## EXCERPT
I earlier noted, when reviewing Jacques Maritain’s Moral Philosophy in my May 1992 newsletter, how significantly his thought had impacted mine. This semester I’m teaching a Contemporary Philosophy class and have been able to reread and deepen my appreciation for this French philosopher, one of the finest minds of our century.
To understand him, one best begins with a two volume memoir by his wife, Raissa, entitled We Have Been Friends Together and Adventures in Grace; both appear in a single volume (Garden City: Image Books, 1961), tr. Julie Kernan.
Raissa, a Russian Jewess, brought to her union with Jacques a poetic and deeply contemplative mind which he routinely credited for expanding and enriching his philosophical endeavors. Though reared without much religious instruction, as a teenager she sensed a deep spiritual hunger. Above all, she remembers, “I had to make sure of the essential thing: the possession of the truth about God, about myself, and about the world. It was, I knew, the necessary foundation for my life” (p. 34).

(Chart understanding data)
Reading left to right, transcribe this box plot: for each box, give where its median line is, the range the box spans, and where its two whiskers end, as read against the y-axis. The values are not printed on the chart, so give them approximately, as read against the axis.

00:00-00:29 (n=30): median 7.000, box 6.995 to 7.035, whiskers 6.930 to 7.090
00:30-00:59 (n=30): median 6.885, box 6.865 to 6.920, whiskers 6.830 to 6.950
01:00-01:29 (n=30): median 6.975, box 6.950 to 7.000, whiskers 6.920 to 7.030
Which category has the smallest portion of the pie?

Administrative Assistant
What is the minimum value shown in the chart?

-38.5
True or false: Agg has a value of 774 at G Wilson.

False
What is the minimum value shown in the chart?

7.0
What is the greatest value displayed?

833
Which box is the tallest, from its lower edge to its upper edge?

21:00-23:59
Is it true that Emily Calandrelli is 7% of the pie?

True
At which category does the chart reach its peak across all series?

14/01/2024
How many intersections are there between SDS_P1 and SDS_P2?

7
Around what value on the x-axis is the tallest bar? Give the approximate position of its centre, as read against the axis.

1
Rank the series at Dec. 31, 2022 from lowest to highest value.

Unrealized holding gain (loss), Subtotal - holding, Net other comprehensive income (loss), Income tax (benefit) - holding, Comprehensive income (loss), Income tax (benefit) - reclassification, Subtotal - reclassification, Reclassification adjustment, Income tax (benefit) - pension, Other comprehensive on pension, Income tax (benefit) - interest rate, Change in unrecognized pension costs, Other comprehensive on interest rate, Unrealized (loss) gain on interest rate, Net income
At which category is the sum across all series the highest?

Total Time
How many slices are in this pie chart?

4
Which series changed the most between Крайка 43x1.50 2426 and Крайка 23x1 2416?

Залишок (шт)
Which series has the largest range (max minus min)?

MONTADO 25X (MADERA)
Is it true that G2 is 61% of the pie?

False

## ACTIONS TO TAKE
**a)** Name every book title mentioned in the passage on Jacques Maritain.
**b)** Extend the passage on Jacques Maritain and Raissa with the next part, beginning right after its final sentence.

## OUTPUTS FOR THE TASKS
**a)** Moral Philosophy, We Have Been Friends Together, Adventures in Grace

**b)**
Raissa’s parents emigrated to Paris; there she finished her schooling, though her teachers, espousing a “rationalistic skepticism and pseudo-scientific positivism” (p. 119) which restricted itself to empirical data, failed to open for her the doors to truth. Then she met Jacques Maritain, who shared with her similar longings for intellectual nourishment unavailable in the schools.
They fortunately encountered, in Paris at the turn of the century, free spirits such as Henri Bergson (a world-acclaimed philosopher), Charles Peguy (a noted poet), and Leon Bloy (radically-committed Catholic writer). Such thinkers helped point them to the realm of truth and the riches of Christianity which neither young person had hitherto encountered. Ultimately they “were brought face to face with the question of God, both in all its power and in all its urgency” (p. 99).
Their spiritual quest led them to embrace the Christian Faith. Both were baptized and thenceforth sought to bring all of life into the love and service of Christ and His Church. For Jacques, sensing a call “philosophize truly” (p. 143), this meant, initially, a renunciation of professional ambition, for he feared (with good reason) that he could not freely teach as a professing Christian in the state-controlled universities of France.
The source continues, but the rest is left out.